One of the first thing to do is to defined your rules, this is how nanoc knows how it should compile files. Here’s the one I use on cavigneaux.net along with some explanations:

#!/usr/bin/env ruby

# The order of rules is important: for each item, only the first matching
# rule is applied.

# Nothing special to do with images / javascript / asset
# Just copy it to public directory
compile '/images/*/' do
end

# CoffeeScript file are convert to JS file by my Guardfile

compile '/coffeescripts/*/' do
end

compile '/javascripts/*/' do
end

compile '/assets/*/' do
end


# Stylesheets are written using SCSS so we ask nanoc
# to process them through filters to generate CSS
#
# Rainpress is used to compress resulting CSS files
compile '/stylesheets/*/' do
  filter :sass, :syntax => :scss
  filter :rainpress
end

# Process sitemap.xml through HAML. The HAML file only
# calls a helper to generate sitemap file
compile 'sitemap' do
  filter :haml
end

# Here's a special route for english version of my website
# Root / default is in french
#
# We also process our content through Ruypants filter to have
# nice typographic punctuation
compile '/en/*' do
  filter :haml
  layout 'en'
  filter :rubypants
end

# Let's do the same for main (French) content
compile '*' do
  filter :haml
  layout 'default'
  filter :rubypants
end

# Add some routes for assets, ensure good extension
# is used by Nanoc since it tries to generate HTML
# by default
route '/images/*/' do
  item.identifier.chop + '.' + item[:extension]
end

route '/stylesheets/*/' do
  item.identifier.chop + '.css'
end

# Don't want to be able to access coffescript files
# on the public website
route '/coffeescripts/*' do
  nil
end

route '/javascripts/*/' do
  item.identifier.chop + '.js'
end

route '/assets/*/' do
  item.identifier.chop + '.' + item[:extension]
end

route 'sitemap' do
  item.identifier.chop + '.xml'
end

# Allow auto-serving of index.html file
# on URLs like /posts/
route '*' do
  item.identifier + 'index.html'
end

# Use HAML to process our layout
# We want HTML5 doctype
layout '*', :haml, :format => :html5

Include helpers

You may need to load extra-functionalities of Nanoc or create your own one. The lib/ directory is a good one for this since it is auto-loaded by Nanoc. This is the perfect place to put some kind of initializers and include helpers. Here is mine:

include Nanoc3::Helpers::LinkTo
include Nanoc3::Helpers::XMLSitemap

Pretty straightforward, I only need some link_to helper to use links creation. I also want to add a sitemap to my website. This modules will be of help.

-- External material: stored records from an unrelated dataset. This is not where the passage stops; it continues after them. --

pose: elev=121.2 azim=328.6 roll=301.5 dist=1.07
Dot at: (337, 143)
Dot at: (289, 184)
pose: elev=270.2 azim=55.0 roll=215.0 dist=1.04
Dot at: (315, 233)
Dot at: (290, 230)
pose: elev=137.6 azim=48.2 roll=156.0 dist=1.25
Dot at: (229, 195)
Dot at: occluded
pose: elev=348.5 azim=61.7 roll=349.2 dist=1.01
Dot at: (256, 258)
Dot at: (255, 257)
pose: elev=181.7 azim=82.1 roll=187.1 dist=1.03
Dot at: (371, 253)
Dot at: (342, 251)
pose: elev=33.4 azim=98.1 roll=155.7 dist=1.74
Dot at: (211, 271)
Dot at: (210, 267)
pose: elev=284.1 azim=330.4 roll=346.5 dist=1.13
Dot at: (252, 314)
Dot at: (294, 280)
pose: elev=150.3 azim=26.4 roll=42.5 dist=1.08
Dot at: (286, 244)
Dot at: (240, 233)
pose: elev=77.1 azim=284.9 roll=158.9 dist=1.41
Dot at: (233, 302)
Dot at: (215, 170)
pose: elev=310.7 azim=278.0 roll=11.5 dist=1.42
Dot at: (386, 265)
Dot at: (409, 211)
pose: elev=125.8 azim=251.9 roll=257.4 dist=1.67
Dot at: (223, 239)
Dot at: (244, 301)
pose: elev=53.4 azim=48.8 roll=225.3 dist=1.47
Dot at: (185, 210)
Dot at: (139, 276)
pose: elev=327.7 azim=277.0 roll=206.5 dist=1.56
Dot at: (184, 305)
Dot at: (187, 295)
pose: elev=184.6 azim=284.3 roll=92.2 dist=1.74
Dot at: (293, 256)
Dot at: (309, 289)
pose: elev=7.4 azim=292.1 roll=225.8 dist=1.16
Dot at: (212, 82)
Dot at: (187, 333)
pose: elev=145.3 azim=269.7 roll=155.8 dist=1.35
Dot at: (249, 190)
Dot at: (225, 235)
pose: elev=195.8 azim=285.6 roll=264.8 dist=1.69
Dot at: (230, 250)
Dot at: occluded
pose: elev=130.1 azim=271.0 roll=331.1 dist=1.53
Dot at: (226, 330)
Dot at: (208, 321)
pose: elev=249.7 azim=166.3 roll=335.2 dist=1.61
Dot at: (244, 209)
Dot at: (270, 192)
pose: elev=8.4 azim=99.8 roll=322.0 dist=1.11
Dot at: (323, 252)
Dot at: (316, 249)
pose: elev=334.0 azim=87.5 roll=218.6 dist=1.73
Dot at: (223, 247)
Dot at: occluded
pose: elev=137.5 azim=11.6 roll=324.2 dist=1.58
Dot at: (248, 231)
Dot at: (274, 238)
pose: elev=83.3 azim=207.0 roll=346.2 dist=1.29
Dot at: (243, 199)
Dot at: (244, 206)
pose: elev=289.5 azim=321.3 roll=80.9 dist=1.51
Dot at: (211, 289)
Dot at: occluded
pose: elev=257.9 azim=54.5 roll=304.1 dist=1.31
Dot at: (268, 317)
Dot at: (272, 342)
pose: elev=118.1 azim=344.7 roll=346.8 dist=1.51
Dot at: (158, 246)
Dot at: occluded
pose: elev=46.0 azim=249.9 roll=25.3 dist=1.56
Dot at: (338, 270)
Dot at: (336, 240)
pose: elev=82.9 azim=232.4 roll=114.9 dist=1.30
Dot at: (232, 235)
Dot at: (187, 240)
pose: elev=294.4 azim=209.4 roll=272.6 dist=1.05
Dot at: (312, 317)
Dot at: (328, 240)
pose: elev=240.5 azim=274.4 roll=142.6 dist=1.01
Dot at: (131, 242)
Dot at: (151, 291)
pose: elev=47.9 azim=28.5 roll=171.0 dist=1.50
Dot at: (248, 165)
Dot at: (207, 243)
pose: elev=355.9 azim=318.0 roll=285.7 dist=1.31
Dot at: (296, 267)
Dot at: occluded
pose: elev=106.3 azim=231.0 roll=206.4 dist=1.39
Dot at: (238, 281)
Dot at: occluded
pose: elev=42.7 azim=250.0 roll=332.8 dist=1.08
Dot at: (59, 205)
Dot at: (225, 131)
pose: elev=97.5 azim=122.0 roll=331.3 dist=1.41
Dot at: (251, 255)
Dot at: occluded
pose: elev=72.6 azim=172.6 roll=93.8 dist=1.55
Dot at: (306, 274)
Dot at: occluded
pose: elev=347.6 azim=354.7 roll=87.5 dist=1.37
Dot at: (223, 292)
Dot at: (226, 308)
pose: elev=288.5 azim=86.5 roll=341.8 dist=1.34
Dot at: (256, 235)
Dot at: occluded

Compile and deploy your website

In my case I use the included Rsync solution to upload my website to the server. With the sample configuration I gave you at the beginning, I tell Nanoc to use Rsync to keep my file in sync through SSH. I also asked Rsync to delete files not used anymore on the server.

Conclusion

With Nanoc you can have a powerful and customizable website content manager up and running in less than an hour. You’ll have to do the config stuff once and then you only have to think about your content, write it then deploy with a single command.

Nanoc is really worth checking it if you need a simple yet powerful content managing system for a static website.

You can go further and learn some more tricks by reading my website source code.